The awarding of a major telecommunications contract in Myanmar to Qatar’s Ooredoo has sparked religious hatred among radical Buddhists.
Hours after the announcement on Thursday, a monk who is one of the leaders of a radical nationalist Buddhist movement called for a boycott of one of the two companies because it is based in Qatar, a Muslim country.
“Did the government have such little choice?” the monk, Ashin Wimala, a leader of the 969 movement, said in an interview with the New York Times.
“Why did they award this to a Muslim company?”
There also was a flurry of critical comments on the Facebook page where the government announcement was posted.
“Why? Why? Why Muslim company omg,” said one.

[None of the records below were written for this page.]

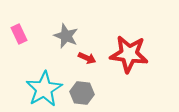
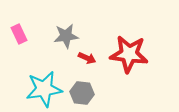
gray star: rotated 30 degrees counterclockwise
cyan star: rotated 21 degrees clockwise
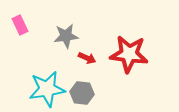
pink rectangle: moved 1 px right, 9 px up
cyan star: moved 3 px right
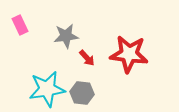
red arrow: rotated 24 degrees clockwise
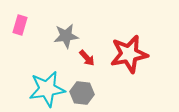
pink rectangle: rotated 42 degrees clockwise
red star: rotated 18 degrees counterclockwise
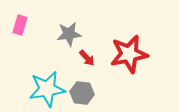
gray star: moved 3 px right, 2 px up
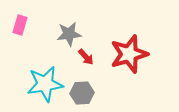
red star: rotated 6 degrees counterclockwise
red arrow: moved 1 px left, 1 px up
cyan star: moved 2 px left, 5 px up
gray hexagon: rotated 10 degrees counterclockwise
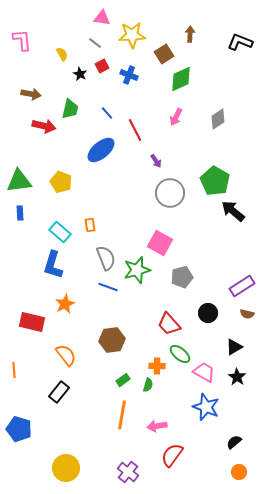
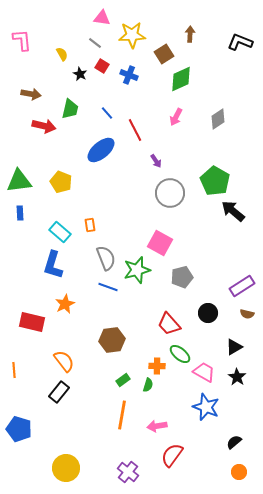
red square at (102, 66): rotated 32 degrees counterclockwise
orange semicircle at (66, 355): moved 2 px left, 6 px down
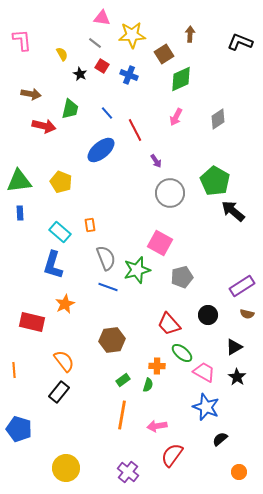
black circle at (208, 313): moved 2 px down
green ellipse at (180, 354): moved 2 px right, 1 px up
black semicircle at (234, 442): moved 14 px left, 3 px up
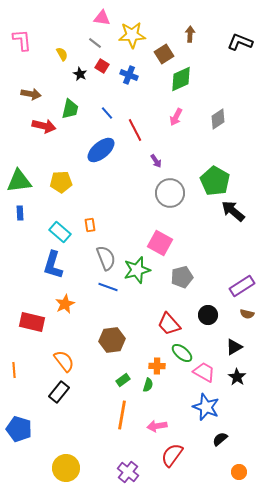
yellow pentagon at (61, 182): rotated 25 degrees counterclockwise
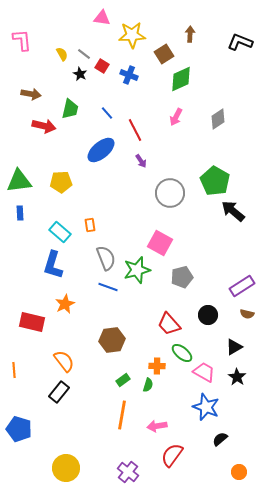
gray line at (95, 43): moved 11 px left, 11 px down
purple arrow at (156, 161): moved 15 px left
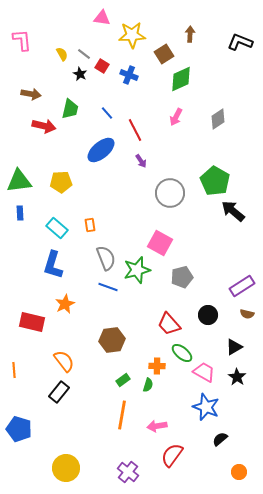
cyan rectangle at (60, 232): moved 3 px left, 4 px up
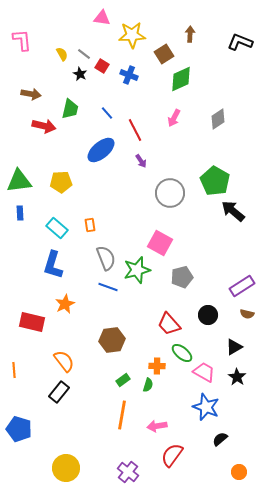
pink arrow at (176, 117): moved 2 px left, 1 px down
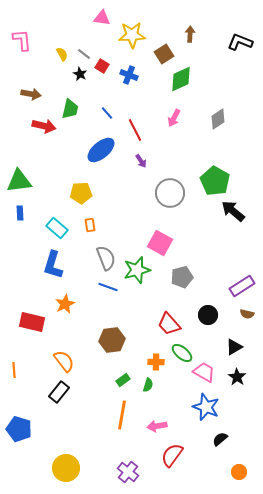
yellow pentagon at (61, 182): moved 20 px right, 11 px down
orange cross at (157, 366): moved 1 px left, 4 px up
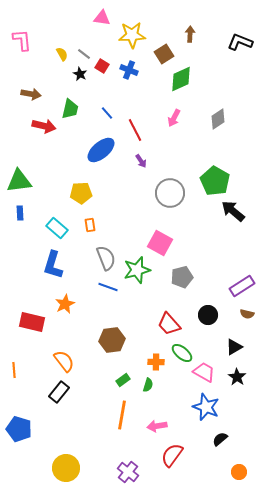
blue cross at (129, 75): moved 5 px up
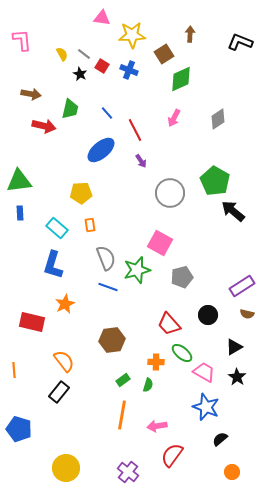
orange circle at (239, 472): moved 7 px left
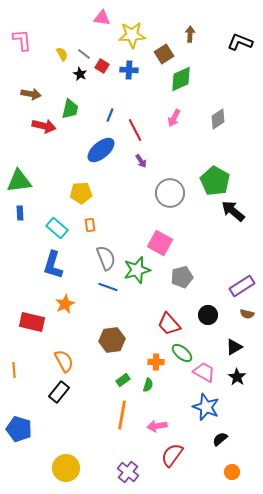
blue cross at (129, 70): rotated 18 degrees counterclockwise
blue line at (107, 113): moved 3 px right, 2 px down; rotated 64 degrees clockwise
orange semicircle at (64, 361): rotated 10 degrees clockwise
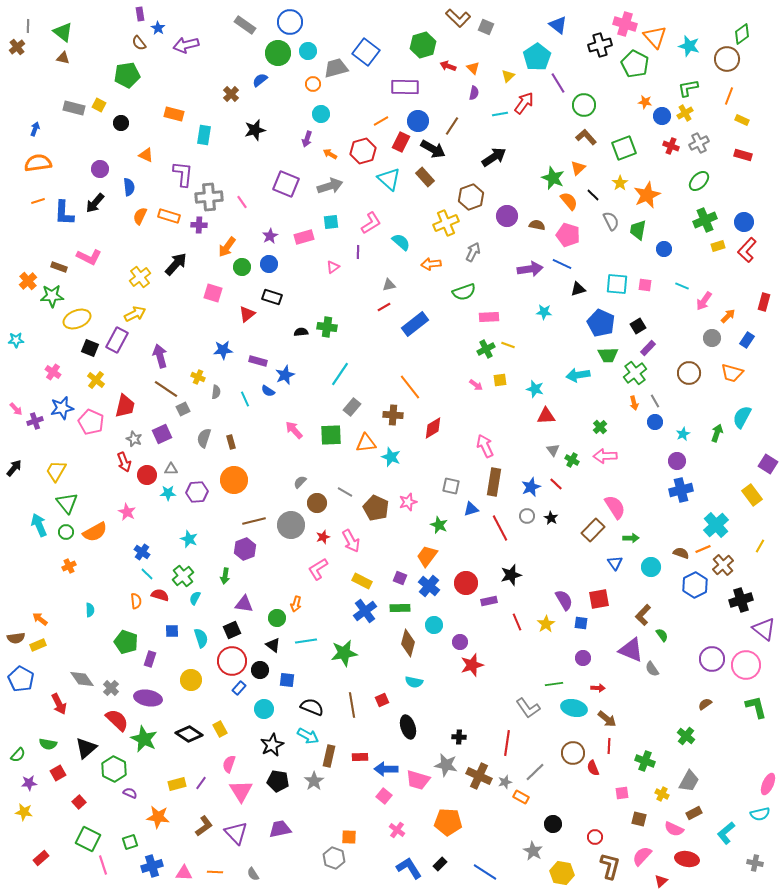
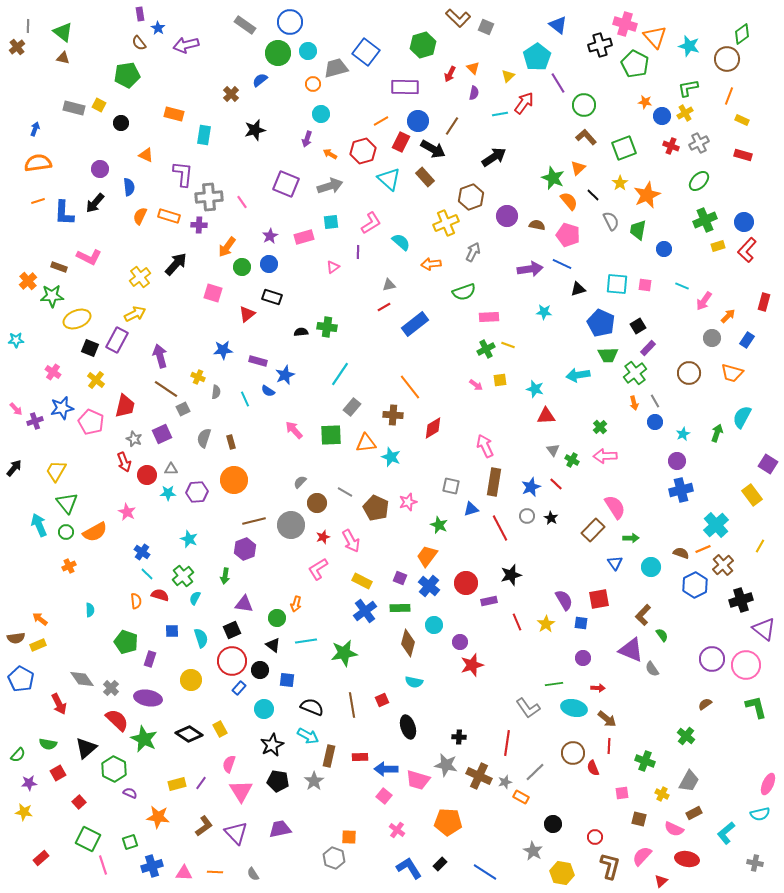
red arrow at (448, 66): moved 2 px right, 8 px down; rotated 84 degrees counterclockwise
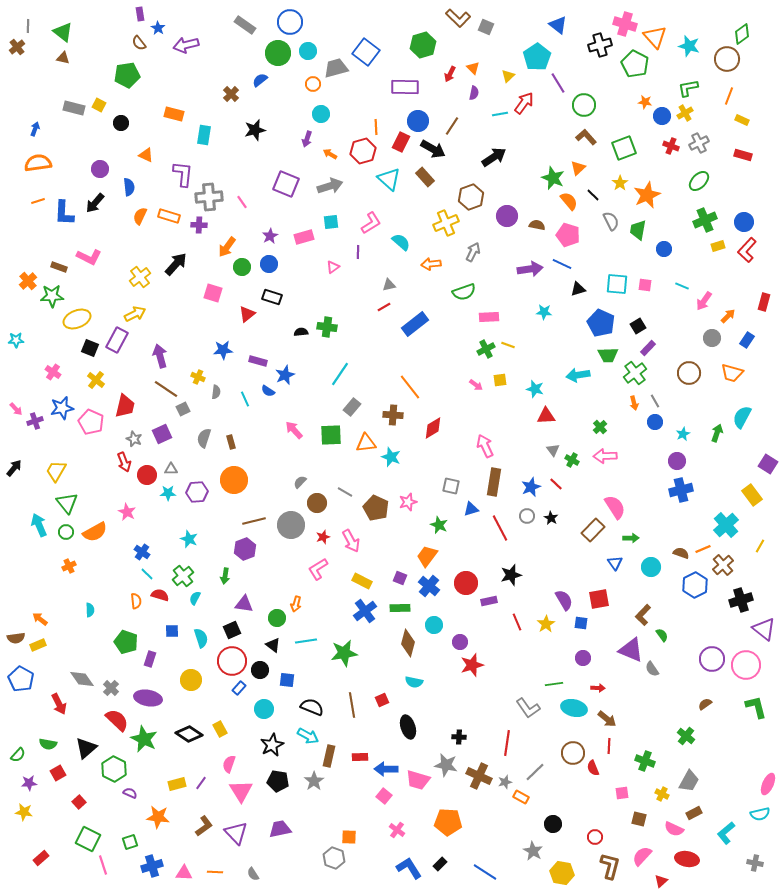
orange line at (381, 121): moved 5 px left, 6 px down; rotated 63 degrees counterclockwise
cyan cross at (716, 525): moved 10 px right
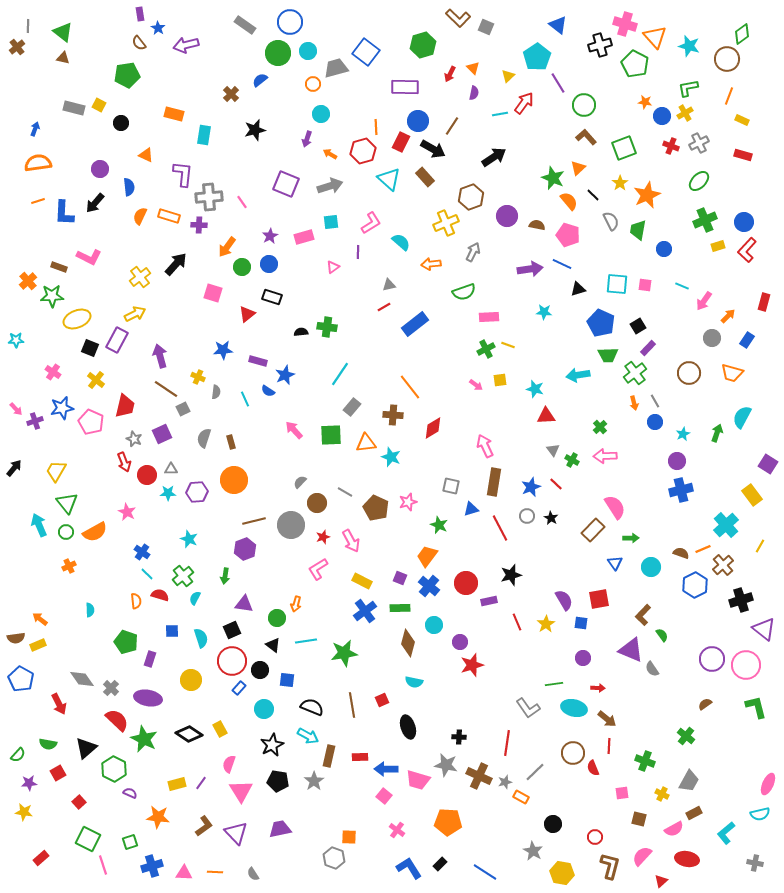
pink semicircle at (674, 829): rotated 54 degrees counterclockwise
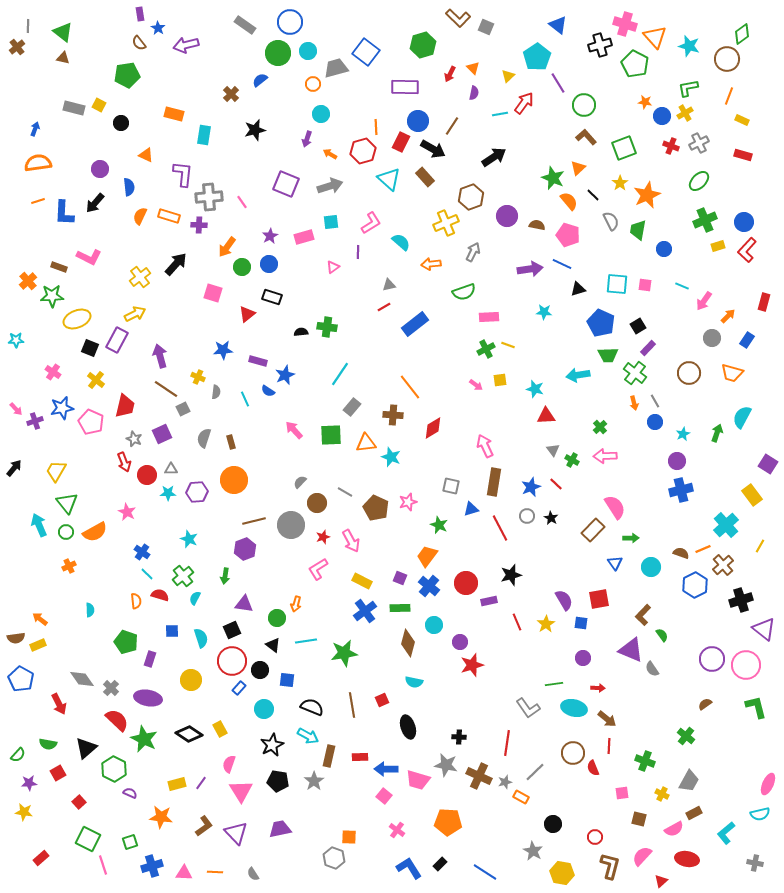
green cross at (635, 373): rotated 15 degrees counterclockwise
orange star at (158, 817): moved 3 px right
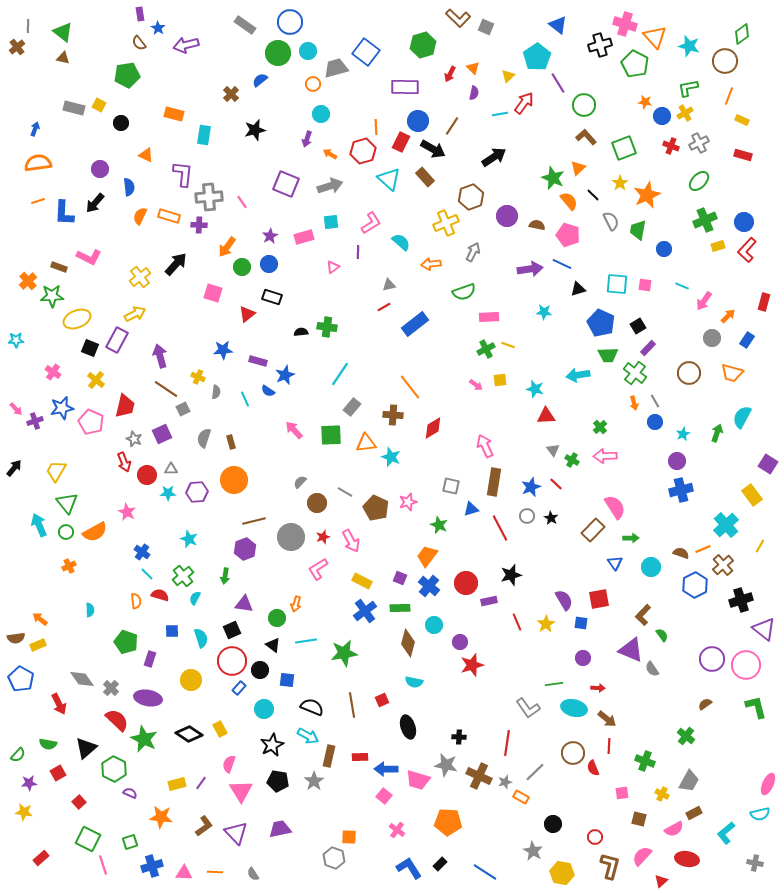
brown circle at (727, 59): moved 2 px left, 2 px down
gray circle at (291, 525): moved 12 px down
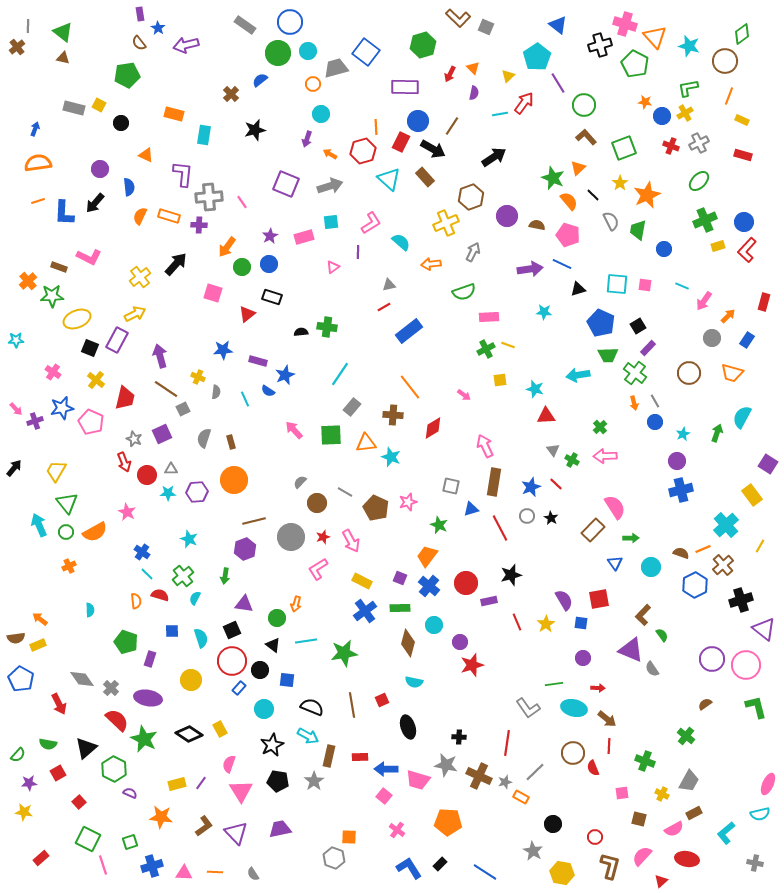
blue rectangle at (415, 324): moved 6 px left, 7 px down
pink arrow at (476, 385): moved 12 px left, 10 px down
red trapezoid at (125, 406): moved 8 px up
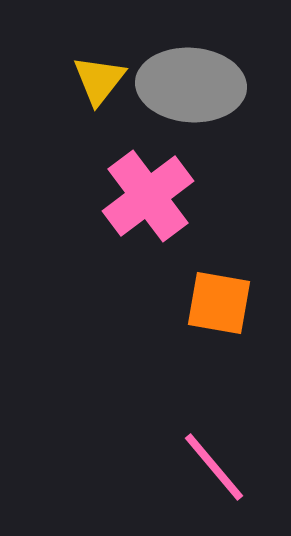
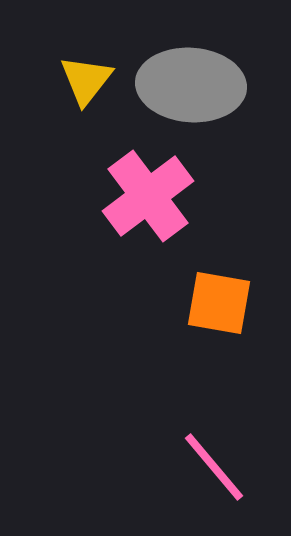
yellow triangle: moved 13 px left
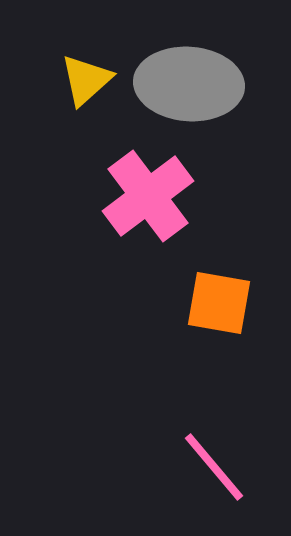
yellow triangle: rotated 10 degrees clockwise
gray ellipse: moved 2 px left, 1 px up
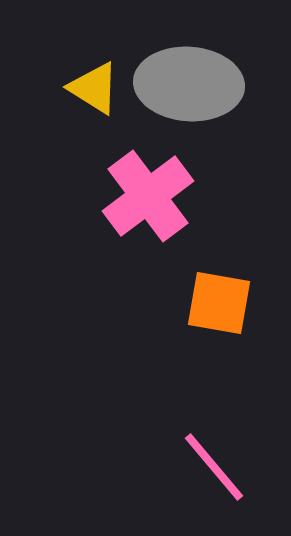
yellow triangle: moved 8 px right, 8 px down; rotated 46 degrees counterclockwise
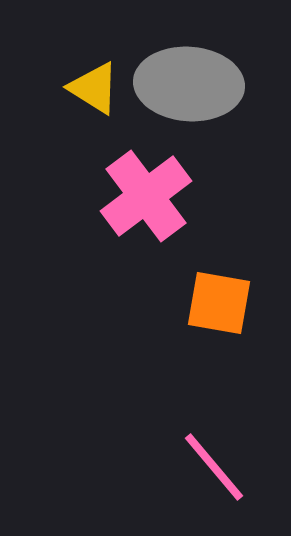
pink cross: moved 2 px left
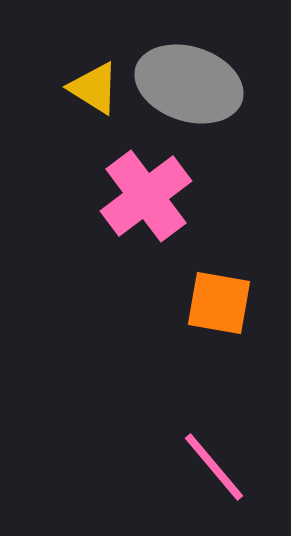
gray ellipse: rotated 14 degrees clockwise
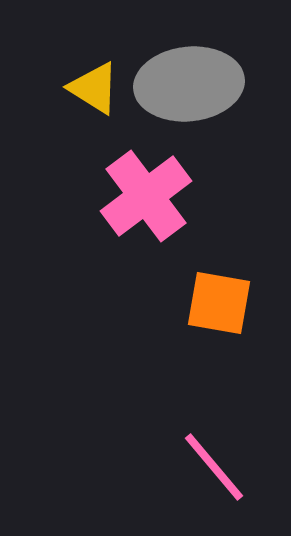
gray ellipse: rotated 24 degrees counterclockwise
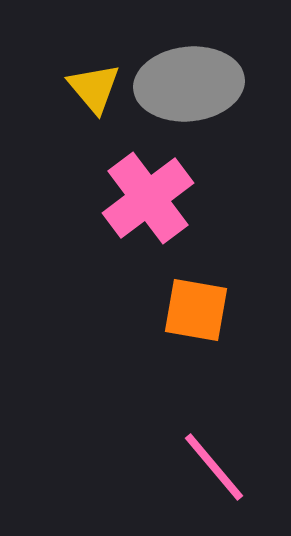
yellow triangle: rotated 18 degrees clockwise
pink cross: moved 2 px right, 2 px down
orange square: moved 23 px left, 7 px down
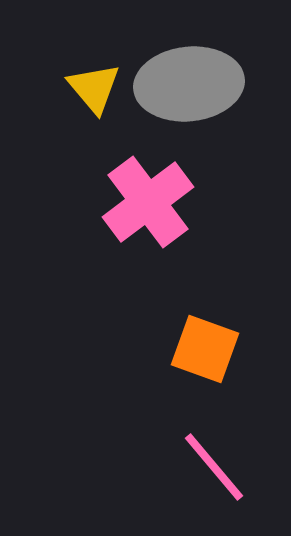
pink cross: moved 4 px down
orange square: moved 9 px right, 39 px down; rotated 10 degrees clockwise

“Say no to Ooredoo,” said another.
Ooredoo and Telenor Mobile Communications of Norway each won a 15-year licence to provide mobile services to the south-east Asian nation, which is emerging from a long history of being ruled by a military junta.
The contract will require building networks from scratch in a country where a tiny 5-10 percent of the 55m population has access to mobile coverage.
Myanmar was ruled by a military junta until two years ago and the subsequent lifting of US-imposed sanctions has seen foreign investment rise exponentially.
Both Ooredoo and Telenor have plenty of cash flow, which will be needed to help Mynamar invest in the critical infrastructure it is lacking.
But there is a strong anti-Muslim sentiment among the population, of which about 90 percent are Buddhist.
In recent months, the leaders of the 969 movement have called for a boycott of shops owned by Muslims and products they say are linked to companies owned by Muslims. The movement says the country’s Buddhist character is under threat and has proposed banning marriages between Muslims and Buddhists, according to the New York Times.
Over the last year, Buddhist lynch mobs have killed more than 200 Muslims and forced more than 150,000 people, mostly Muslims, from their homes.
On Sunday, the movement appeared to receive the blessing of President Thein Sein when he issued a statement calling Ashin Wirathu, the spiritual leader of the movement, “a son of Lord Buddha.”
However, the government stood by its selection of Ooredoo.
“We selected them for a license on the basis of their services: they have a good telecom service in Singapore,” U Ye Htut, a government spokesman, told the New York Times.
Ooredoo chairman Sheik Abdullah bin Mohammed bin Saud al-Thani said in a statement on Thursday that Myanmar would “undoubtedly become a key market” for the company.